Rongo is the woman to whom a series of poems (“Love Songs to an Old Woman”) are dedicated. Their sincerity – and that of the poems for Hone Tuwhare – is genuinely touching. Colquhoun’s affection is so raw and persistent that it overpowers all argument. Rather than reading these as poems, it is more sensible, and sensitive, to read them as songs, even lullabies. As poems, they fall too readily into sentimentality, into the imagery that we know is affectionate but that seems almost – can I say it? – silly:
Two neat mounds of mashed
potato remind me of the
wrinkles on the tops of
your cheeks when you smile,
carrots kindle brightly between them.
In some essays, Colquhoun’s insistence on love gives way to whimsy. This whimsy has become a kind of hallmark of his writing, and I feel that often it is his undoing. In the essay “Old Testaments, New Testaments”, Colquhoun’s argument that Maori poetic forms should be taught in schools is compelling, as is his detailed deconstruction of the qualities of moteatea. But if only he would restrain himself from, for example, personifying poetry as an old man at a bus stop with “burning eyes” telling him that “the world was beautiful, damned, aching and waiting for me”. (There are a number of nondescript old men in this collection who stand for vague qualities of righteousness and wisdom but who come across as quite unhinged.) His essay about Pakeha identity, a “State of the Nation” speech given in 2007, is stronger simply because for the most part it is rigorous, self-aware argument.
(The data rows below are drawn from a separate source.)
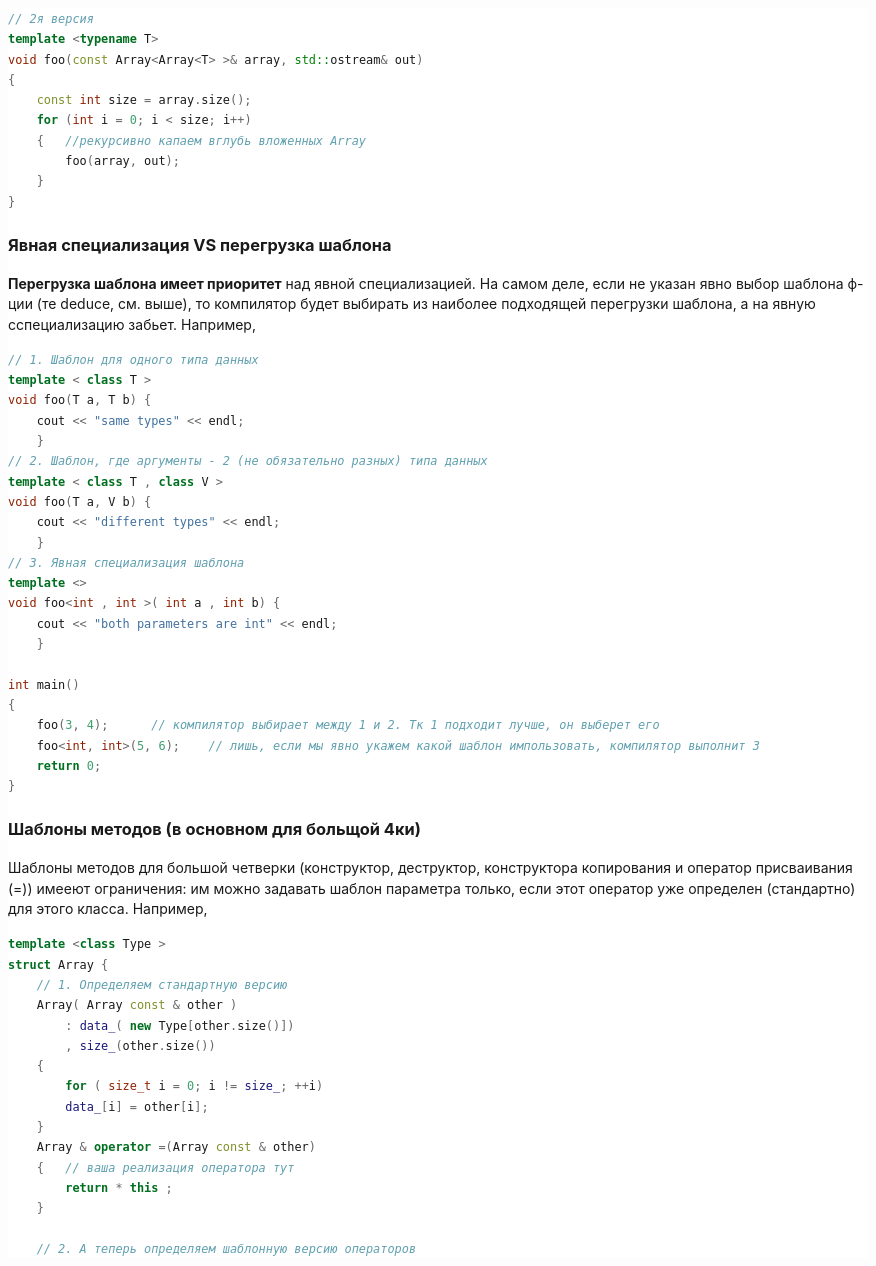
 ```cpp
// 2я версия
template <typename T>
void foo(const Array<Array<T> >& array, std::ostream& out)
{
    const int size = array.size();
    for (int i = 0; i < size; i++)
    {	//рекурсивно капаем вглубь вложенных Array
        foo(array, out);
    }
}	
```

### Явная специализация VS перегрузка шаблона
**Перегрузка шаблона имеет приоритет** над явной специализацией. На самом деле, если не указан явно выбор шаблона ф-ции (те deduce, см. выше), то компилятор будет выбирать из наиболее подходящей перегрузки шаблона, а на явную сспециализацию забьет. Например,
```cpp
// 1. Шаблон для одного типа данных
template < class T >
void foo(T a, T b) {
	cout << "same types" << endl;
	}
// 2. Шаблон, где аргументы - 2 (не обязательно разных) типа данных
template < class T , class V >
void foo(T a, V b) {
	cout << "different types" << endl;
	}
// 3. Явная специализация шаблона
template <>
void foo<int , int >( int a , int b) {
	cout << "both parameters are int" << endl;
	}
	
int main() 
{
	foo(3, 4);		// компилятор выбирает между 1 и 2. Тк 1 подходит лучше, он выберет его
	foo<int, int>(5, 6);	// лишь, если мы явно укажем какой шаблон импользовать, компилятор выполнит 3
	return 0;
}
```

### Шаблоны методов (в основном для больщой 4ки)
Шаблоны методов для большой четверки (конструктор, деструктор, конструктора копирования и оператор присваивания (=)) имееют ограничения: им можно задавать шаблон параметра только, если этот оператор уже определен (стандартно) для этого класса. Например,
```cpp
template <class Type >
struct Array {
	// 1. Определяем стандартную версию 
	Array( Array const & other )
		: data_( new Type[other.size()])
		, size_(other.size()) 
	{
		for ( size_t i = 0; i != size_; ++i)
		data_[i] = other[i];
	}
	Array & operator =(Array const & other)
	{ 	// ваша реализация оператора тут
		return * this ; 
	}
	
	// 2. А теперь определяем шаблонную версию операторов
```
Nevertheless, I was troubled by the simplicity of Colquhoun’s arguments about cultural identity and also about medicine. I was curious about how some Maori would respond to such claims as “Maori is a Pakeha language as surely as the reverse is also true” and how some members of the medical profession would respond to the idea that spirituality is the most powerful medicine we have. Of course these things must be opened up and debated, passionately and constantly. My hope is that this collection will revitalise these debates. And perhaps my reservations about Colquhoun’s arguments say more about me and my experiences than they do about the work; I suspect that for many readers it will be the same.
Ashleigh Young is a Wellington writer and editor.